Let $X_1,\dots,X_n$ be real random variables such that $\alpha_1X_1+\dots+\alpha_nX_n=0$ for some unknown $\alpha_1,\dots,\alpha_n$. If $n=2$, one can study the strength of linear relationship by looking at the correlation $\rho_{X_1,X_2}=\frac{\mathbb{E}(X_1-\mu_1)(X_2-\mu_2)}{\sigma_1\sigma_2}$, where $\mu_i$ and $\sigma_i$ are the expected value and standard deviation of $X_i$, respectively. As expected, when I work with (a nice) data sample, I get $\rho_{X_1,X_2}\simeq 1$.

I wanted to generalise this idea to arbitrary $n$ by looking at the moment $\rho_{X_1,\dots,X_n}:=\frac{\mathbb{E}\left[\prod_{i=1}^n (X_i-\mu_i)\right]}{\prod_{i=1}^n\sigma_i}$ but when I work with data samples, I get $\rho_{X_1,\dots,X_n}\simeq 0$. What am I misunderstanding here?

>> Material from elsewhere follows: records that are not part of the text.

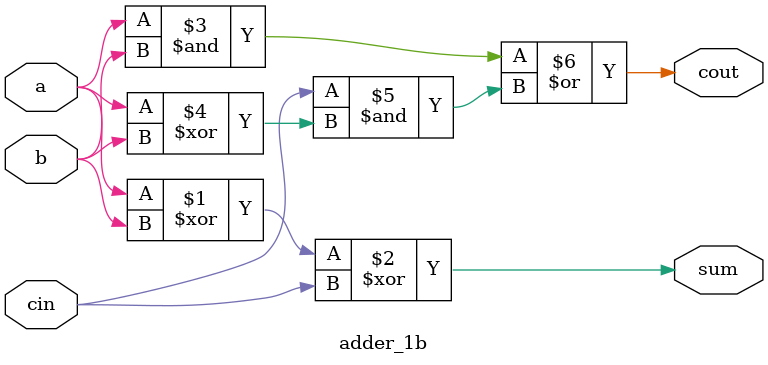
<source format=sv>
`timescale 1ns/1ps

module adder_1b
(
        input   logic   a, b, cin,
        output  logic   sum, cout
);

assign sum = a ^ b ^ cin;
assign cout = (a & b) | (cin & (a ^ b));

endmodule:adder_1b

</source>
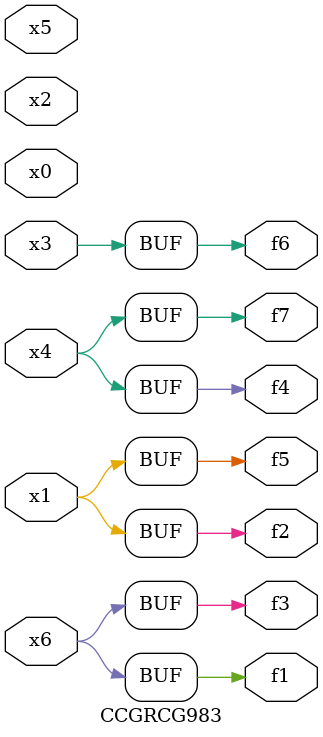
<source format=v>
module CCGRCG983(
	input x0, x1, x2, x3, x4, x5, x6,
	output f1, f2, f3, f4, f5, f6, f7
);
	assign f1 = x6;
	assign f2 = x1;
	assign f3 = x6;
	assign f4 = x4;
	assign f5 = x1;
	assign f6 = x3;
	assign f7 = x4;
endmodule

</source>
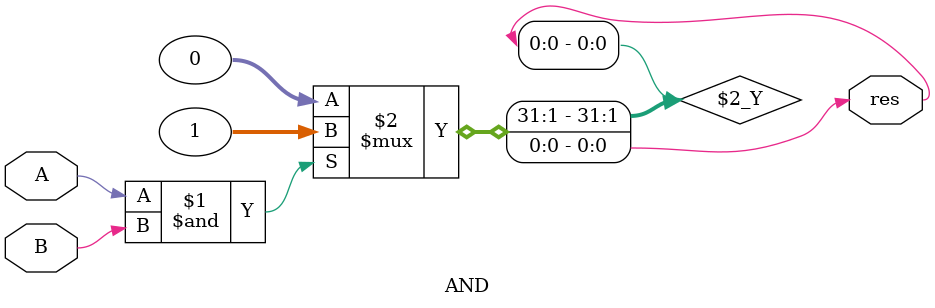
<source format=v>
module AND(
	input A,
	input B,
	output res

);



assign res = A & B ? 1 : 0;

endmodule
</source>
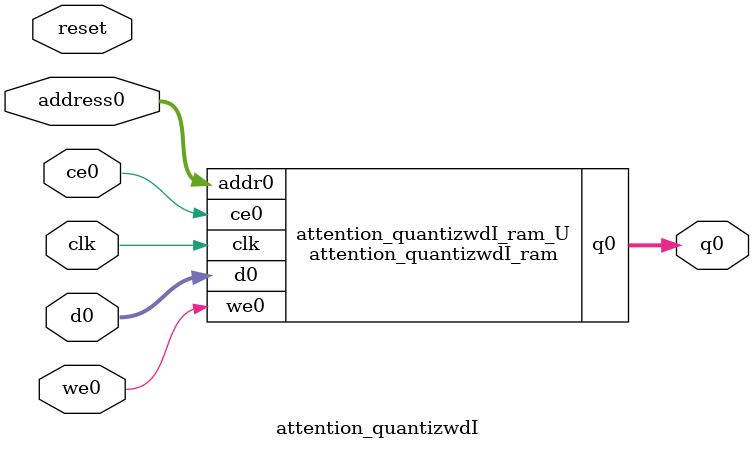
<source format=v>
`timescale 1 ns / 1 ps
module attention_quantizwdI_ram (addr0, ce0, d0, we0, q0,  clk);

parameter DWIDTH = 8;
parameter AWIDTH = 11;
parameter MEM_SIZE = 1536;

input[AWIDTH-1:0] addr0;
input ce0;
input[DWIDTH-1:0] d0;
input we0;
output reg[DWIDTH-1:0] q0;
input clk;

(* ram_style = "block" *)reg [DWIDTH-1:0] ram[0:MEM_SIZE-1];




always @(posedge clk)  
begin 
    if (ce0) begin
        if (we0) 
            ram[addr0] <= d0; 
        q0 <= ram[addr0];
    end
end


endmodule

`timescale 1 ns / 1 ps
module attention_quantizwdI(
    reset,
    clk,
    address0,
    ce0,
    we0,
    d0,
    q0);

parameter DataWidth = 32'd8;
parameter AddressRange = 32'd1536;
parameter AddressWidth = 32'd11;
input reset;
input clk;
input[AddressWidth - 1:0] address0;
input ce0;
input we0;
input[DataWidth - 1:0] d0;
output[DataWidth - 1:0] q0;



attention_quantizwdI_ram attention_quantizwdI_ram_U(
    .clk( clk ),
    .addr0( address0 ),
    .ce0( ce0 ),
    .we0( we0 ),
    .d0( d0 ),
    .q0( q0 ));

endmodule


</source>
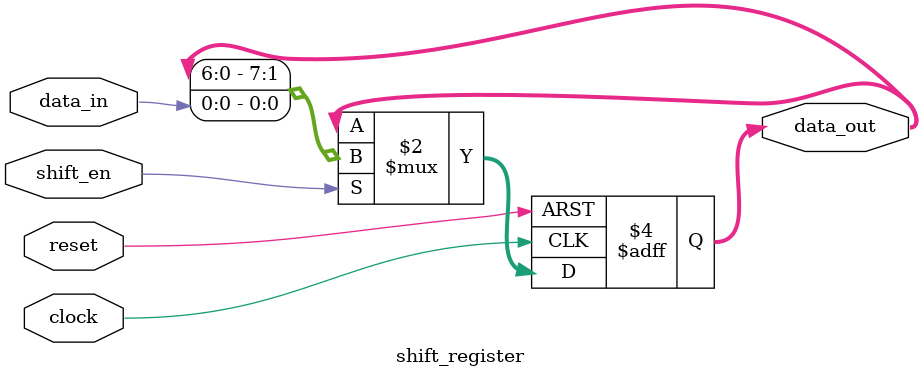
<source format=sv>
`timescale 1ns / 1ps



module shift_register #(parameter N = 8) 
(
    input clock, reset, shift_en,
    input data_in,
    output reg [N-1:0] data_out
);
    always @(posedge clock or posedge reset) begin
        if (reset)
            data_out <= 0;
        else if (shift_en)
            data_out <= {data_out[N-2:0], data_in};
    end
endmodule



</source>
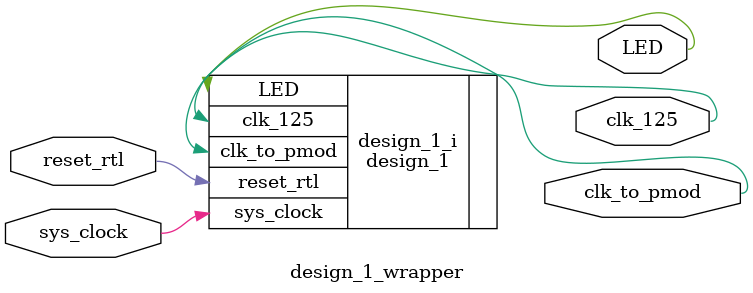
<source format=v>
`timescale 1 ps / 1 ps

module design_1_wrapper
   (LED,
    clk_125,
    clk_to_pmod,
    reset_rtl,
    sys_clock);
  output LED;
  output clk_125;
  output clk_to_pmod;
  input reset_rtl;
  input sys_clock;

  wire LED;
  wire clk_125;
  wire clk_to_pmod;
  wire reset_rtl;
  wire sys_clock;

  design_1 design_1_i
       (.LED(LED),
        .clk_125(clk_125),
        .clk_to_pmod(clk_to_pmod),
        .reset_rtl(reset_rtl),
        .sys_clock(sys_clock));
endmodule

</source>
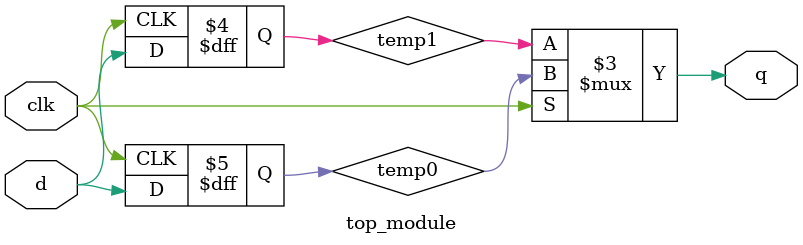
<source format=v>
module top_module (
    input clk,
    input d,
    output q
);
    reg temp0, temp1;
    always @(posedge clk) begin
        temp0 <= d;
    end
    
    always @(negedge clk) begin
        temp1 <= d;
    end
	assign q = clk?temp0:temp1;
endmodule


</source>
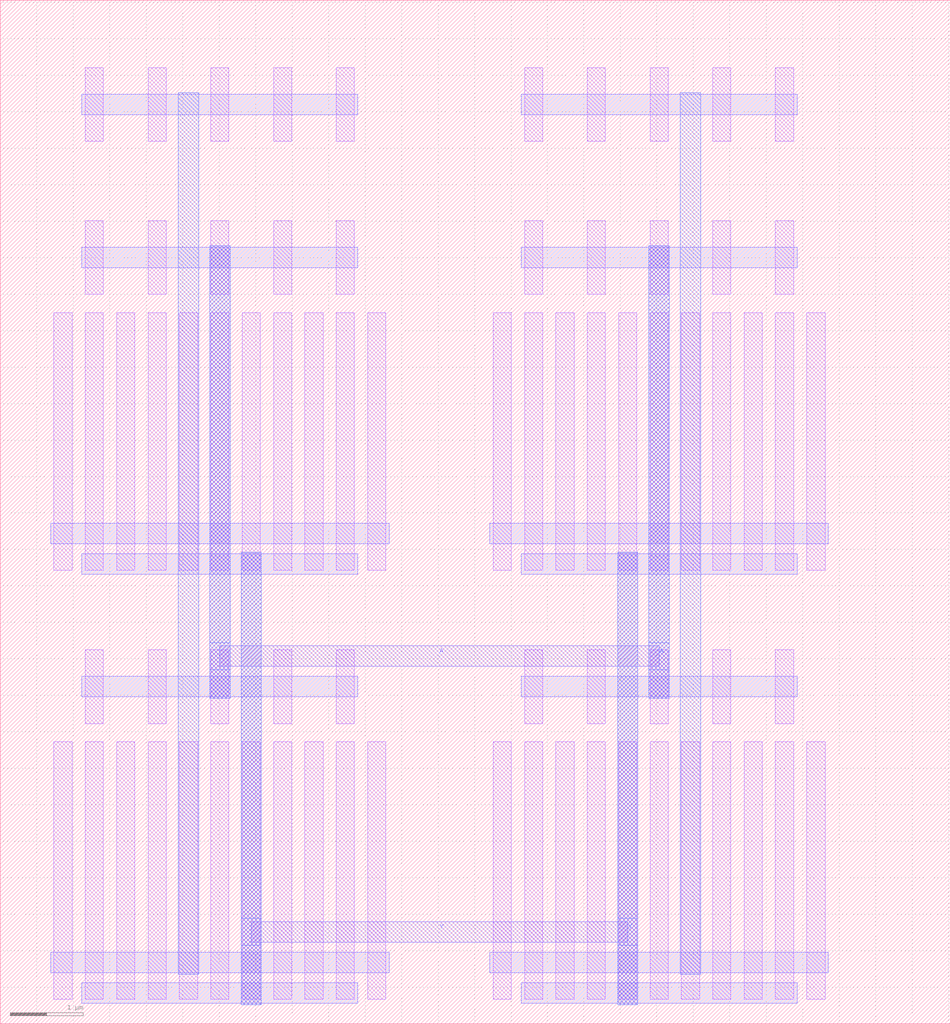
<source format=lef>
MACRO INVERTER
  ORIGIN 0 0 ;
  FOREIGN INVERTER 0 0 ;
  SIZE 13.02 BY 14.03 ;
  PIN Y
    DIRECTION INOUT ;
    USE SIGNAL ;
    PORT 
      LAYER M3 ;
        RECT 3.3 0.26 3.58 6.46 ;
      LAYER M3 ;
        RECT 8.46 0.26 8.74 6.46 ;
      LAYER M3 ;
        RECT 3.3 1.075 3.58 1.445 ;
      LAYER M2 ;
        RECT 3.44 1.12 8.6 1.4 ;
      LAYER M3 ;
        RECT 8.46 1.075 8.74 1.445 ;
    END
  END Y
  PIN A
    DIRECTION INOUT ;
    USE SIGNAL ;
    PORT 
      LAYER M3 ;
        RECT 2.87 4.46 3.15 10.66 ;
      LAYER M3 ;
        RECT 8.89 4.46 9.17 10.66 ;
      LAYER M3 ;
        RECT 2.87 4.855 3.15 5.225 ;
      LAYER M2 ;
        RECT 3.01 4.9 9.03 5.18 ;
      LAYER M3 ;
        RECT 8.89 4.855 9.17 5.225 ;
    END
  END A
  OBS 
  LAYER M1 ;
        RECT 7.185 0.335 7.435 3.865 ;
  LAYER M1 ;
        RECT 7.185 4.115 7.435 5.125 ;
  LAYER M1 ;
        RECT 7.185 6.215 7.435 9.745 ;
  LAYER M1 ;
        RECT 7.185 9.995 7.435 11.005 ;
  LAYER M1 ;
        RECT 7.185 12.095 7.435 13.105 ;
  LAYER M1 ;
        RECT 6.755 0.335 7.005 3.865 ;
  LAYER M1 ;
        RECT 6.755 6.215 7.005 9.745 ;
  LAYER M1 ;
        RECT 7.615 0.335 7.865 3.865 ;
  LAYER M1 ;
        RECT 7.615 6.215 7.865 9.745 ;
  LAYER M1 ;
        RECT 8.045 0.335 8.295 3.865 ;
  LAYER M1 ;
        RECT 8.045 4.115 8.295 5.125 ;
  LAYER M1 ;
        RECT 8.045 6.215 8.295 9.745 ;
  LAYER M1 ;
        RECT 8.045 9.995 8.295 11.005 ;
  LAYER M1 ;
        RECT 8.045 12.095 8.295 13.105 ;
  LAYER M1 ;
        RECT 8.475 0.335 8.725 3.865 ;
  LAYER M1 ;
        RECT 8.475 6.215 8.725 9.745 ;
  LAYER M1 ;
        RECT 8.905 0.335 9.155 3.865 ;
  LAYER M1 ;
        RECT 8.905 4.115 9.155 5.125 ;
  LAYER M1 ;
        RECT 8.905 6.215 9.155 9.745 ;
  LAYER M1 ;
        RECT 8.905 9.995 9.155 11.005 ;
  LAYER M1 ;
        RECT 8.905 12.095 9.155 13.105 ;
  LAYER M1 ;
        RECT 9.335 0.335 9.585 3.865 ;
  LAYER M1 ;
        RECT 9.335 6.215 9.585 9.745 ;
  LAYER M1 ;
        RECT 9.765 0.335 10.015 3.865 ;
  LAYER M1 ;
        RECT 9.765 4.115 10.015 5.125 ;
  LAYER M1 ;
        RECT 9.765 6.215 10.015 9.745 ;
  LAYER M1 ;
        RECT 9.765 9.995 10.015 11.005 ;
  LAYER M1 ;
        RECT 9.765 12.095 10.015 13.105 ;
  LAYER M1 ;
        RECT 10.195 0.335 10.445 3.865 ;
  LAYER M1 ;
        RECT 10.195 6.215 10.445 9.745 ;
  LAYER M1 ;
        RECT 10.625 0.335 10.875 3.865 ;
  LAYER M1 ;
        RECT 10.625 4.115 10.875 5.125 ;
  LAYER M1 ;
        RECT 10.625 6.215 10.875 9.745 ;
  LAYER M1 ;
        RECT 10.625 9.995 10.875 11.005 ;
  LAYER M1 ;
        RECT 10.625 12.095 10.875 13.105 ;
  LAYER M1 ;
        RECT 11.055 0.335 11.305 3.865 ;
  LAYER M1 ;
        RECT 11.055 6.215 11.305 9.745 ;
  LAYER M2 ;
        RECT 7.14 0.28 10.92 0.56 ;
  LAYER M2 ;
        RECT 7.14 4.48 10.92 4.76 ;
  LAYER M2 ;
        RECT 6.71 0.7 11.35 0.98 ;
  LAYER M2 ;
        RECT 7.14 6.16 10.92 6.44 ;
  LAYER M2 ;
        RECT 7.14 10.36 10.92 10.64 ;
  LAYER M2 ;
        RECT 7.14 12.46 10.92 12.74 ;
  LAYER M2 ;
        RECT 6.71 6.58 11.35 6.86 ;
  LAYER M3 ;
        RECT 8.46 0.26 8.74 6.46 ;
  LAYER M3 ;
        RECT 8.89 4.46 9.17 10.66 ;
  LAYER M3 ;
        RECT 9.32 0.68 9.6 12.76 ;
  LAYER M1 ;
        RECT 4.605 0.335 4.855 3.865 ;
  LAYER M1 ;
        RECT 4.605 4.115 4.855 5.125 ;
  LAYER M1 ;
        RECT 4.605 6.215 4.855 9.745 ;
  LAYER M1 ;
        RECT 4.605 9.995 4.855 11.005 ;
  LAYER M1 ;
        RECT 4.605 12.095 4.855 13.105 ;
  LAYER M1 ;
        RECT 5.035 0.335 5.285 3.865 ;
  LAYER M1 ;
        RECT 5.035 6.215 5.285 9.745 ;
  LAYER M1 ;
        RECT 4.175 0.335 4.425 3.865 ;
  LAYER M1 ;
        RECT 4.175 6.215 4.425 9.745 ;
  LAYER M1 ;
        RECT 3.745 0.335 3.995 3.865 ;
  LAYER M1 ;
        RECT 3.745 4.115 3.995 5.125 ;
  LAYER M1 ;
        RECT 3.745 6.215 3.995 9.745 ;
  LAYER M1 ;
        RECT 3.745 9.995 3.995 11.005 ;
  LAYER M1 ;
        RECT 3.745 12.095 3.995 13.105 ;
  LAYER M1 ;
        RECT 3.315 0.335 3.565 3.865 ;
  LAYER M1 ;
        RECT 3.315 6.215 3.565 9.745 ;
  LAYER M1 ;
        RECT 2.885 0.335 3.135 3.865 ;
  LAYER M1 ;
        RECT 2.885 4.115 3.135 5.125 ;
  LAYER M1 ;
        RECT 2.885 6.215 3.135 9.745 ;
  LAYER M1 ;
        RECT 2.885 9.995 3.135 11.005 ;
  LAYER M1 ;
        RECT 2.885 12.095 3.135 13.105 ;
  LAYER M1 ;
        RECT 2.455 0.335 2.705 3.865 ;
  LAYER M1 ;
        RECT 2.455 6.215 2.705 9.745 ;
  LAYER M1 ;
        RECT 2.025 0.335 2.275 3.865 ;
  LAYER M1 ;
        RECT 2.025 4.115 2.275 5.125 ;
  LAYER M1 ;
        RECT 2.025 6.215 2.275 9.745 ;
  LAYER M1 ;
        RECT 2.025 9.995 2.275 11.005 ;
  LAYER M1 ;
        RECT 2.025 12.095 2.275 13.105 ;
  LAYER M1 ;
        RECT 1.595 0.335 1.845 3.865 ;
  LAYER M1 ;
        RECT 1.595 6.215 1.845 9.745 ;
  LAYER M1 ;
        RECT 1.165 0.335 1.415 3.865 ;
  LAYER M1 ;
        RECT 1.165 4.115 1.415 5.125 ;
  LAYER M1 ;
        RECT 1.165 6.215 1.415 9.745 ;
  LAYER M1 ;
        RECT 1.165 9.995 1.415 11.005 ;
  LAYER M1 ;
        RECT 1.165 12.095 1.415 13.105 ;
  LAYER M1 ;
        RECT 0.735 0.335 0.985 3.865 ;
  LAYER M1 ;
        RECT 0.735 6.215 0.985 9.745 ;
  LAYER M2 ;
        RECT 1.12 0.28 4.9 0.56 ;
  LAYER M2 ;
        RECT 1.12 4.48 4.9 4.76 ;
  LAYER M2 ;
        RECT 0.69 0.7 5.33 0.98 ;
  LAYER M2 ;
        RECT 1.12 6.16 4.9 6.44 ;
  LAYER M2 ;
        RECT 1.12 10.36 4.9 10.64 ;
  LAYER M2 ;
        RECT 1.12 12.46 4.9 12.74 ;
  LAYER M2 ;
        RECT 0.69 6.58 5.33 6.86 ;
  LAYER M3 ;
        RECT 3.3 0.26 3.58 6.46 ;
  LAYER M3 ;
        RECT 2.87 4.46 3.15 10.66 ;
  LAYER M3 ;
        RECT 2.44 0.68 2.72 12.76 ;
  END 
END INVERTER

</source>
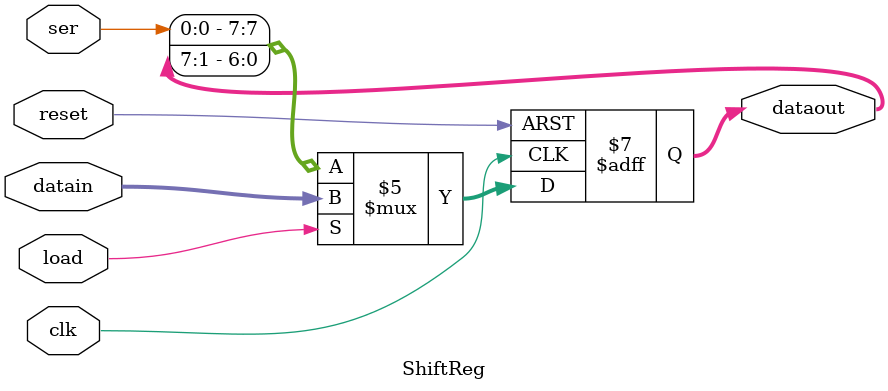
<source format=v>
`timescale 1ns / 1ps
module ShiftReg(
		input [7:0] datain,
		output reg [7:0] dataout,
		input ser,
		input load,
		input clk,
		input reset
    );

always @(posedge clk,negedge reset)
begin
	if(!reset)
		dataout<=0;
	else
		begin
			if(!load)
				dataout[7:0]<={ser,dataout[7:1]};
			else 
				dataout <= datain;
		end
end

endmodule
</source>
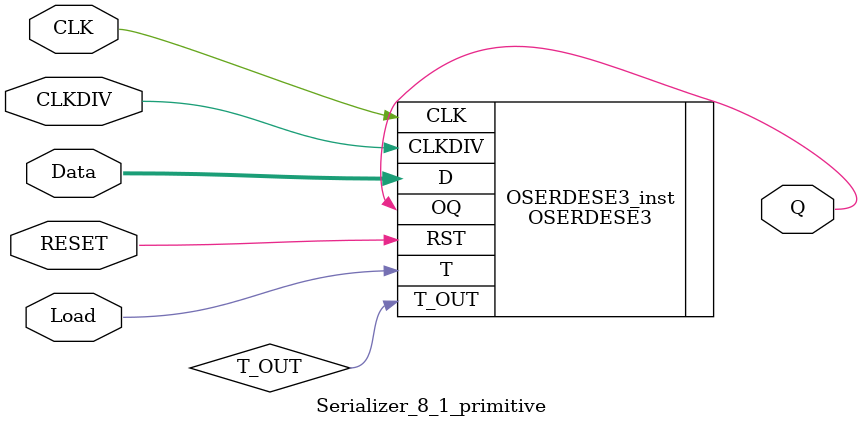
<source format=v>
`timescale 1ns / 1ps


module Serializer_8_1_primitive(
    input CLK,
    input CLKDIV,
    input RESET,
    input Load,
    input [7:0] Data,
    output Q
    );
    
    wire T_OUT;
//    wire T = 0;
    OSERDESE3 #(
   .DATA_WIDTH(8),                 // Parallel Data Width (4-8)
   .INIT(1'b0),                    // Initialization value of the OSERDES flip-flops
   .IS_CLKDIV_INVERTED(1'b0),      // Optional inversion for CLKDIV
   .IS_CLK_INVERTED(1'b0),         // Optional inversion for CLK
   .IS_RST_INVERTED(1'b0),         // Optional inversion for RST
   .SIM_DEVICE("ULTRASCALE_PLUS")  // Set the device version for simulation functionality (ULTRASCALE,
                                   // ULTRASCALE_PLUS, ULTRASCALE_PLUS_ES1, ULTRASCALE_PLUS_ES2)
)
OSERDESE3_inst (
   .OQ(Q),         // 1-bit output: Serial Output Data
   .T_OUT(T_OUT),   // 1-bit output: 3-state control output to IOB
   .CLK(CLK),       // 1-bit input: High-speed clock
   .CLKDIV(CLKDIV), // 1-bit input: Divided Clock
   .D(Data),           // 8-bit input: Parallel Data Input
   .RST(RESET),       // 1-bit input: Asynchronous Reset
   .T(Load)            // 1-bit input: Tristate input from fabric
);
endmodule

</source>
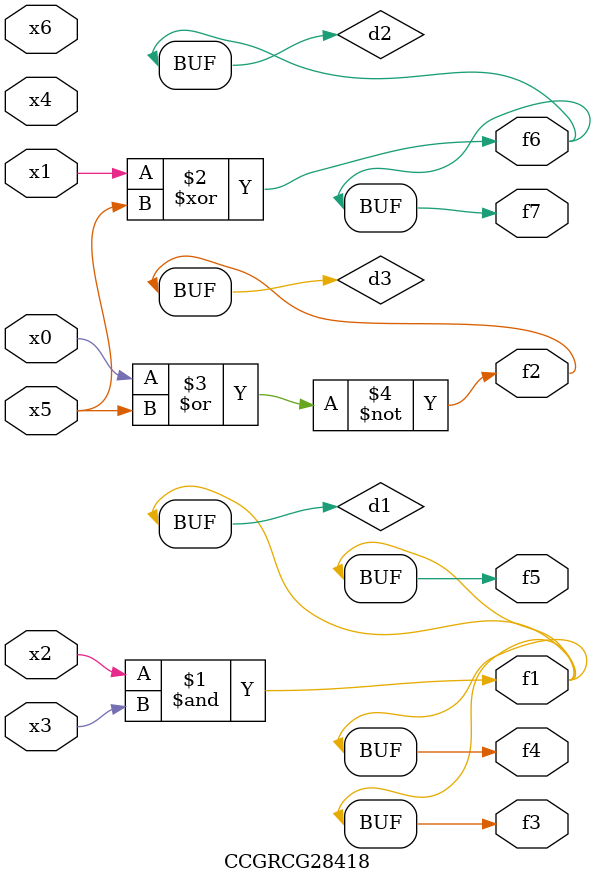
<source format=v>
module CCGRCG28418(
	input x0, x1, x2, x3, x4, x5, x6,
	output f1, f2, f3, f4, f5, f6, f7
);

	wire d1, d2, d3;

	and (d1, x2, x3);
	xor (d2, x1, x5);
	nor (d3, x0, x5);
	assign f1 = d1;
	assign f2 = d3;
	assign f3 = d1;
	assign f4 = d1;
	assign f5 = d1;
	assign f6 = d2;
	assign f7 = d2;
endmodule

</source>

This looks very similar to model selection and I was considering using the coefficient of multiple correlation $R^2$, but I don't have a distinguished dependent variable here and, in my experiments, the values of sample $R^2$ really depend on which $X_i$ is chosen to be the "dependent" variable.

$\endgroup$
5
  • 1
    $\begingroup$ Please explain the form of generalization you are thinking of. If you are trying to assess whether the $n$ variables are confined close to some $n-1$ (or smaller) dimensional subspace, then the natural (and extremely effective) approach is to examine their smallest singular value. In the $n=2$ case, when you standardize the variables, the smallest singular value is $1-|\rho|$ and $1-|\rho| \approx 0$ corresponds to $\rho \approx \pm1.$ Or perhaps you are re-asking this question? $\endgroup$
    – whuber
    Commented Jun 12 at 19:08
  • 1
    $\begingroup$ I'm also not quite sure how you plan to bring this to the data. What equation do you use, just replacing the expected values with sample means? $\endgroup$
    – Dave
    Commented Jun 12 at 19:34
  • $\begingroup$ @whuber thank you, that question looks very relevant indeed. Could you elaborate on your comment a bit? What do you mean by the smallest singular value in this case? The smallest singular value of the correlation matrix? Is there a good reference I could read? $\endgroup$
    – 12345
    Commented Jun 13 at 2:11
  • $\begingroup$ @Dave, yes, the intention was to replace expected values with sample means (possibly after some massaging, such as dividing by n vs n-1 in sample covariance). I am open to other approaches, I just wasn't expecting to see a number close to 0 $\endgroup$
    – 12345
    Commented Jun 13 at 2:14
  • $\begingroup$ As explained in the referenced post, you can use the smallest singular value of the SVD of the standardized variables if you like. Its square is the smallest singular value of the correlation matrix. $\endgroup$
    – whuber
    Commented Jun 13 at 13:23

0